▶ _Exercise_
Lines below starting with the line with "thumb tip: (833, 730)" and going on through the line with "pinky dip: (1002, 843)" must be output exactly; the rest of the records must be left out.

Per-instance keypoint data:
════════════════════

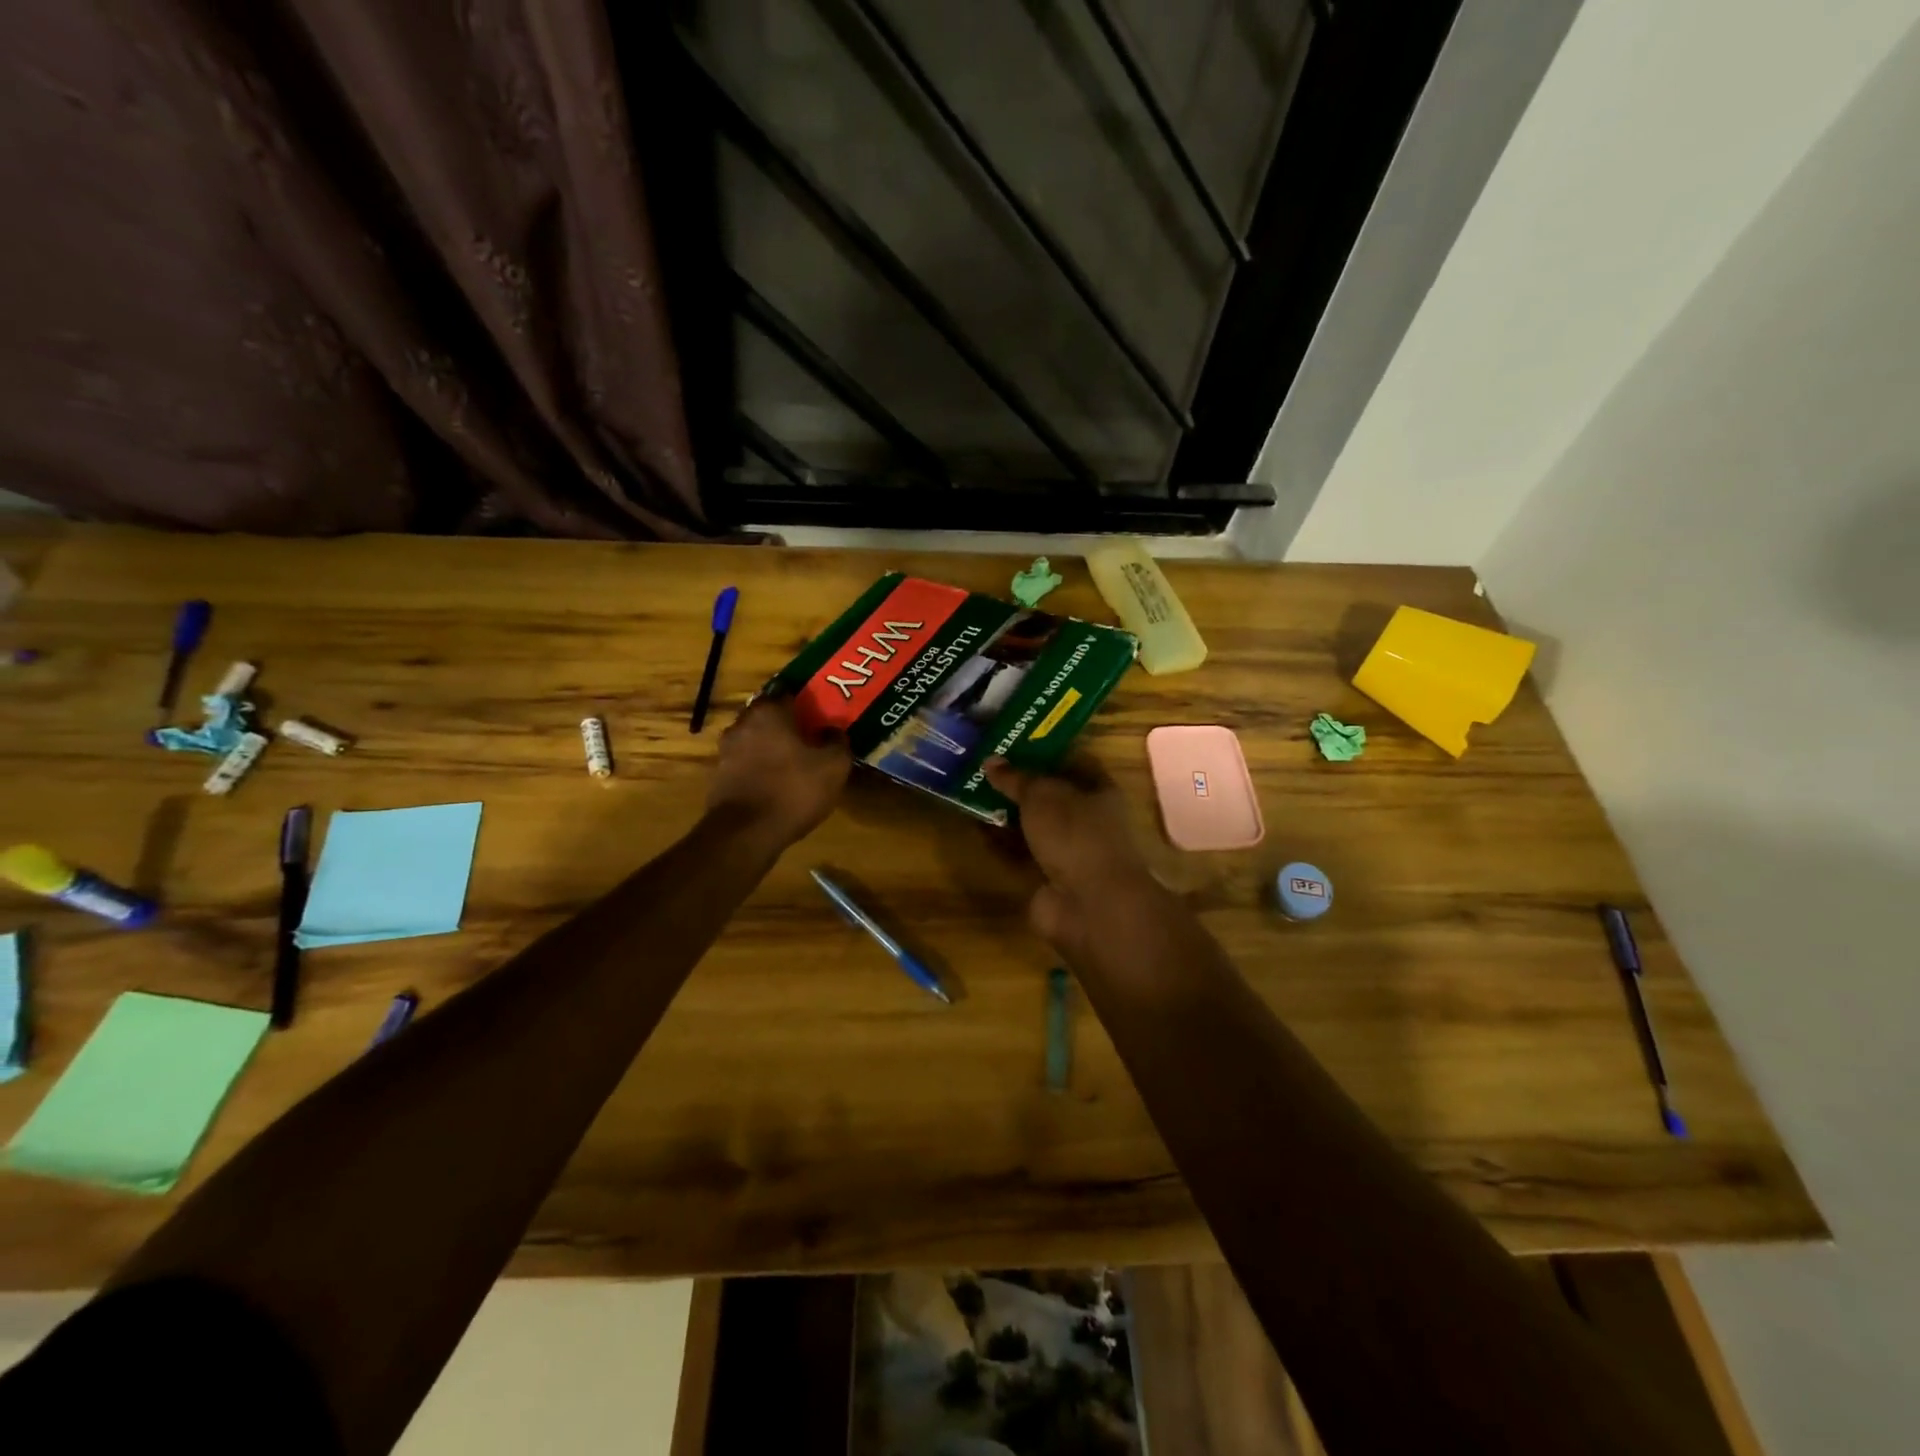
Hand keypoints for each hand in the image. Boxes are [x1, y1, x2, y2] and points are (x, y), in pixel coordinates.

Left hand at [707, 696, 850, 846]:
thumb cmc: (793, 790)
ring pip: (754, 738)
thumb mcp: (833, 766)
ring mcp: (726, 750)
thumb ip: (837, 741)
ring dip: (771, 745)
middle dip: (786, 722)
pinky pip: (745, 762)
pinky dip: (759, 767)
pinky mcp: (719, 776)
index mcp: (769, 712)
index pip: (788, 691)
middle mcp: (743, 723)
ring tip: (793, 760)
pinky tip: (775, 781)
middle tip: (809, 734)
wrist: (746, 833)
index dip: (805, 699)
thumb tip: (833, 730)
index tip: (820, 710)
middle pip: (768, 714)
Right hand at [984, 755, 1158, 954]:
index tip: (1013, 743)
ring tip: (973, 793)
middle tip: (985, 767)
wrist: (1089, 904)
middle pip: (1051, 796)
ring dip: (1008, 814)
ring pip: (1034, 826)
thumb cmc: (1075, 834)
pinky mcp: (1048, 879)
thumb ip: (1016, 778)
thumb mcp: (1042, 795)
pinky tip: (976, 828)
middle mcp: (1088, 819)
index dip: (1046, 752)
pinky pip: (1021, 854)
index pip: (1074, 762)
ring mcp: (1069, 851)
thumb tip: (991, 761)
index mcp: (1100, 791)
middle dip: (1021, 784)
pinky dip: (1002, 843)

════════════════════

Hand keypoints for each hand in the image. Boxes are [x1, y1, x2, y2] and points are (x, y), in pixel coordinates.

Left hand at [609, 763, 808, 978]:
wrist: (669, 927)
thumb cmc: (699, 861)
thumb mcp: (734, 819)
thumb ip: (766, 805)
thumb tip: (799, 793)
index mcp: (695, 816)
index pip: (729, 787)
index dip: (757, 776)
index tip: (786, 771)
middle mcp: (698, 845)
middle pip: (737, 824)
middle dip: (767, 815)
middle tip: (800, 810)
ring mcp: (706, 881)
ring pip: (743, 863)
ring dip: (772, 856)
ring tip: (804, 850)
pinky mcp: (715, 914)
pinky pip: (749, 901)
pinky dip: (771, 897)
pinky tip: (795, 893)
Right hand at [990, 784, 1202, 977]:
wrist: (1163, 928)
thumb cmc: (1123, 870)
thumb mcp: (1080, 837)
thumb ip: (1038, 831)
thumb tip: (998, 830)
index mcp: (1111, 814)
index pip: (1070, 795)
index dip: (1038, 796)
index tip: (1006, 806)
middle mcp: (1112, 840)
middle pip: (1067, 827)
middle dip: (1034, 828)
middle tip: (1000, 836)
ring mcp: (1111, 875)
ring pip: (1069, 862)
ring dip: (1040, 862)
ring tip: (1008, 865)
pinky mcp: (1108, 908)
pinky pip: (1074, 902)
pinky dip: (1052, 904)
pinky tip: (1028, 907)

════════════════════

▶ _Solution to this exercise_
thumb tip: (833, 730)
index tip: (820, 710)
middle pip: (768, 714)
Right hand at [984, 755, 1158, 954]:
index tip: (1013, 743)
ring tip: (973, 793)
middle tip: (985, 767)
wrist: (1089, 904)
middle pip: (1051, 796)
ring dip: (1008, 814)
ring pip: (1034, 826)
thumb cmc: (1075, 834)
pinky mcp: (1048, 879)
thumb ip: (1016, 778)
thumb mcp: (1042, 795)
pinky tip: (976, 828)
middle mcp: (1088, 819)
index dip: (1046, 752)
pinky pip: (1021, 854)
index pip: (1074, 762)
ring mcp: (1069, 851)
thumb tip: (991, 761)
index mcp: (1100, 791)
middle dip: (1021, 784)
pinky dip: (1002, 843)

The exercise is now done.